■ **DIRECTIONS FOR THIS TASK**: Please rescale the material below by writing out all its lines again, requests included, with every keypoint coordinate and depth value in the answers multiplied by 1.4 and rounded to whole numbers, halves up. Leave the pictures out of your answer.

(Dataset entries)
★ ★ ★ ★

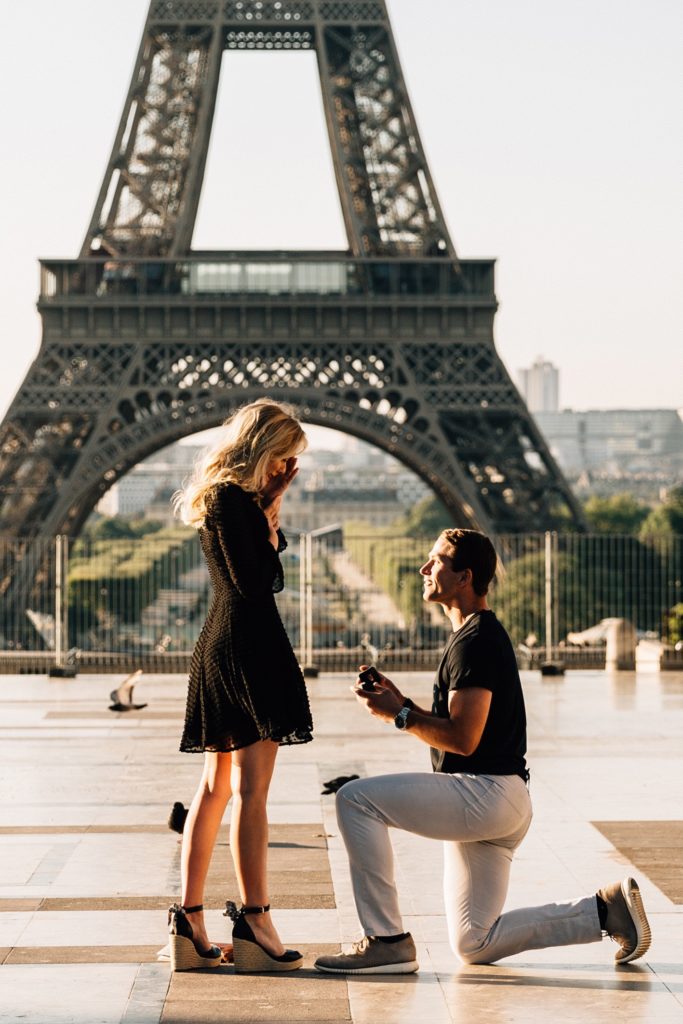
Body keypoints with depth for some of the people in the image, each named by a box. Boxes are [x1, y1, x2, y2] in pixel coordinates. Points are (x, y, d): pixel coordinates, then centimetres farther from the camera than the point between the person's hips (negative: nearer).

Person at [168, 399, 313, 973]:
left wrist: (270, 510, 11)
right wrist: (270, 511, -10)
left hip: (221, 643, 10)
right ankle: (254, 925, -10)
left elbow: (269, 574, 18)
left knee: (216, 787, 11)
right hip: (249, 643, -10)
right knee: (251, 791, -10)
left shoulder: (226, 497, 17)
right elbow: (255, 582, -17)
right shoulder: (233, 499, -12)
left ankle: (190, 923, 12)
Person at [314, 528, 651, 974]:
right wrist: (400, 702, 10)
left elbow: (462, 738, -22)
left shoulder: (476, 641, -13)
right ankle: (606, 909, 13)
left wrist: (399, 715, -12)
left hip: (485, 793, -10)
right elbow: (454, 726, 22)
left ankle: (387, 940, -14)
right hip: (492, 803, 10)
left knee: (356, 799, -15)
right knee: (474, 946, 11)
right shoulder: (482, 634, 20)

★ ★ ★ ★

■ **SOLUTION FOR THIS TASK**:
Body keypoints with depth for some of the people in the image, each named by a box. Boxes are [x1, y1, x2, y2] in pixel coordinates. Points are (x, y, d): pixel coordinates, then centimetres farther from the camera than the point between the person's hips (negative: nearer).

Person at [168, 399, 313, 973]:
left wrist: (378, 714, 15)
right wrist: (378, 715, -14)
left hip: (309, 900, 14)
right ankle: (356, 1295, -14)
left elbow: (377, 804, 25)
left knee: (302, 1102, 15)
right hip: (349, 900, -14)
right knee: (351, 1107, -14)
left shoulder: (316, 696, 24)
right elbow: (357, 815, -24)
right shoulder: (326, 699, -17)
left ankle: (266, 1292, 17)
Person at [314, 528, 651, 974]:
right wrist: (560, 983, 14)
left elbow: (647, 1033, -31)
left shoulder: (666, 897, -18)
right ankle: (848, 1273, 18)
left wrist: (559, 1001, -17)
left hip: (679, 1110, -14)
right elbow: (636, 1016, 31)
left ankle: (542, 1316, -20)
right hip: (689, 1124, 14)
left knee: (498, 1119, -21)
right knee: (664, 1324, 15)
right shoulder: (675, 888, 28)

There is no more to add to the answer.